5. By calculating wall heights for every column, a 3D perspective is simulated on the screen.

Below is an example C function demonstrating a simple skeleton of the ray casting logic:

#include <math.h>
#include <stdio.h>

#define FOV 60.0      // Player's field of view in degrees
#define SCREEN_WIDTH 640
#define SCREEN_HEIGHT 480

// Map definition (0 -> empty space, 1 -> wall)
int map[8][8] = {
    {1,1,1,1,1,1,1,1},
    {1,0,0,0,0,0,0,1},
    {1,0,1,0,0,0,0,1},
    {1,0,0,0,0,1,0,1},
    {1,0,0,0,0,0,0,1},
    {1,0,0,1,0,0,0,1},
    {1,0,0,0,0,0,0,1},
    {1,1,1,1,1,1,1,1},
};

// Player initial position
float playerX = 3.5, playerY = 3.5;
float playerAngle = 0.0;

void cast_rays(void)
{
    // Cast a ray for each pixel column on the screen
    for (int x = 0; x < SCREEN_WIDTH; x++) {
        // Map the x column on screen to angles between -FOV/2 and +FOV/2
        float rayAngle = (playerAngle - (FOV / 2.0)) + ((float)x / SCREEN_WIDTH) * FOV;
        
        // Convert degrees to radians
        float rayRad = rayAngle * M_PI / 180.0;

        // Ray marching
        float stepSize = 0.1;  // Ray step size
        float distance = 0.0;  // Distance to wall
        float hitX = playerX;
        float hitY = playerY;
        
        int hitWall = 0;

        // Advance the ray until it hits a wall or reaches the map boundary
        while (!hitWall && distance < 20.0) {  // 20 -> example maximum view distance
            distance += stepSize;
            hitX = playerX + cos(rayRad) * distance;
            hitY = playerY + sin(rayRad) * distance;

            // Check map boundaries
            if (hitX < 0 || hitX >= 8 || hitY < 0 || hitY >= 8) {
                hitWall = 1;
                distance = 20.0;  // Treat this as if a wall is hit
            } else if (map[(int)hitY][(int)hitX] == 1) {
                hitWall = 1;  // A wall is found
            }
        }

        // Calculate wall height (simple approach)
        int wallHeight = (int)(SCREEN_HEIGHT / distance);
        
        // Here, you could draw the wall for this column:
        // draw_vertical_line(x, wallHeight); // e.g., a custom drawing function
    }
}

Bu örnek, ray casting mantığını çok basite indirgenmiş şekilde anlatmaktadır.

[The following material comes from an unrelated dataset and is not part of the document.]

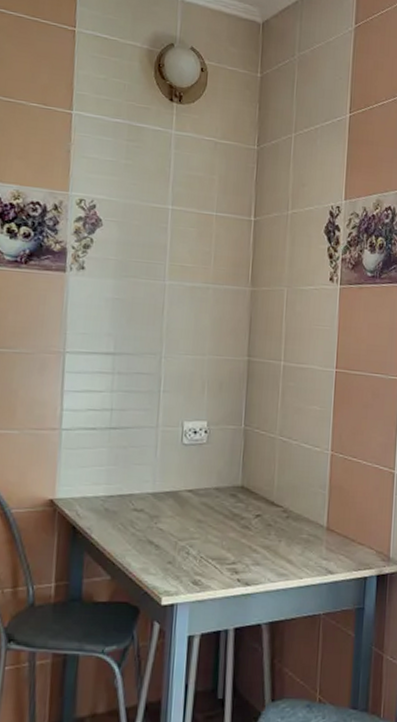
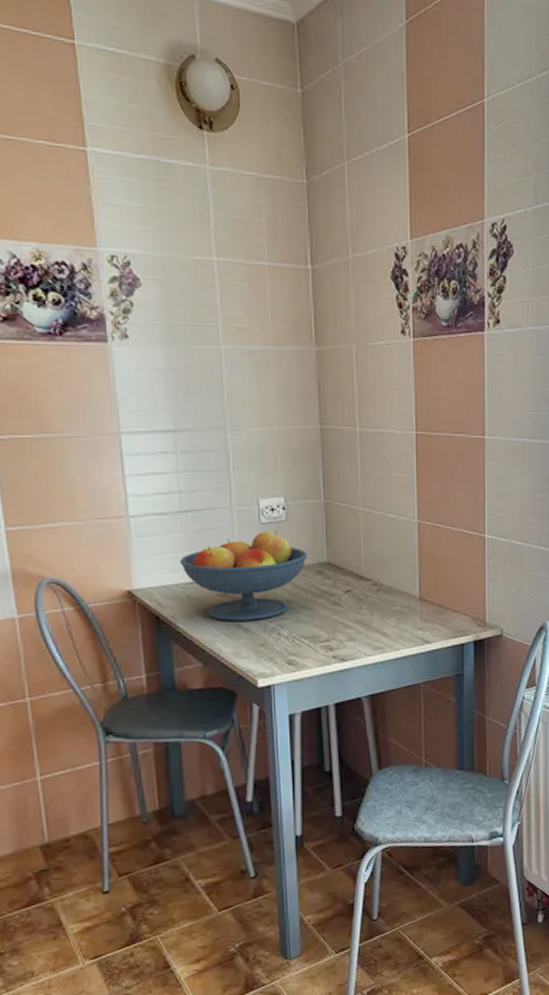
fruit bowl: none [102,451,223,538] -> present [179,530,307,621]

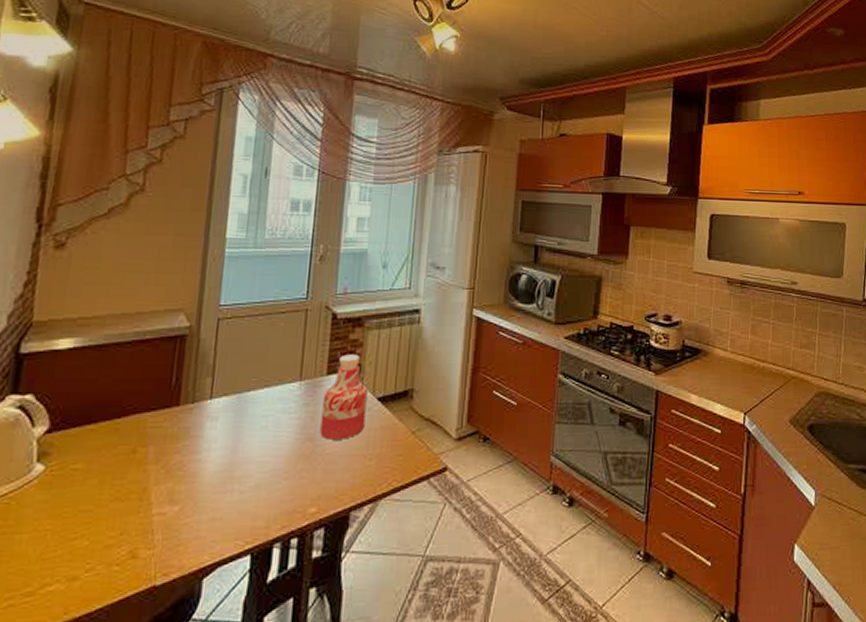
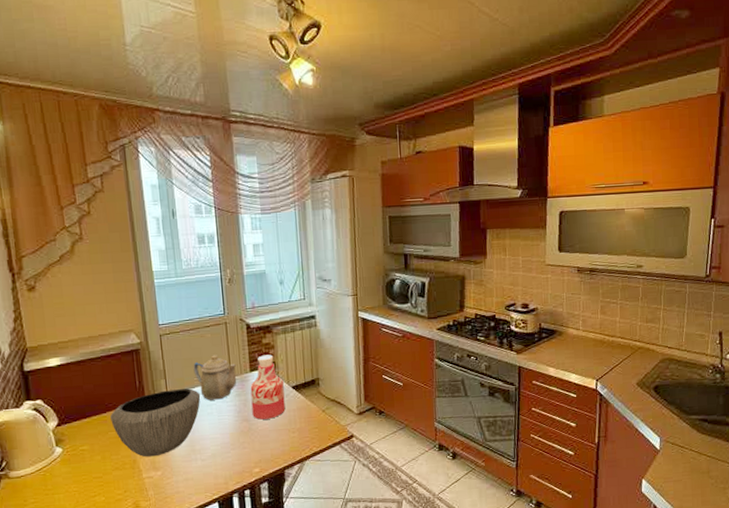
bowl: none [124,392,256,485] -> present [110,388,201,457]
teapot: none [252,350,311,410] -> present [193,355,237,401]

Gerçekte, duvar çizimi ve texture mapping gibi ek işlemler yaparak daha detaylı bir görüntü elde edebilirsiniz.

Tools Used 🛠️

Key tools and libraries used in the Cub3d project include:

• MiniLibX: A library for graphics operations and window management.
• Xlib: A library for interacting with the X Window System. Requirements 📋

Requirements 📋

To run the Cub3d project, you need to meet the following requirements:

• A Unix-based operating system (Linux, macOS)
• GCC compiler
• MiniLibX library

---

License 📜

This project is licensed under the MIT License. For more details, please check the license file.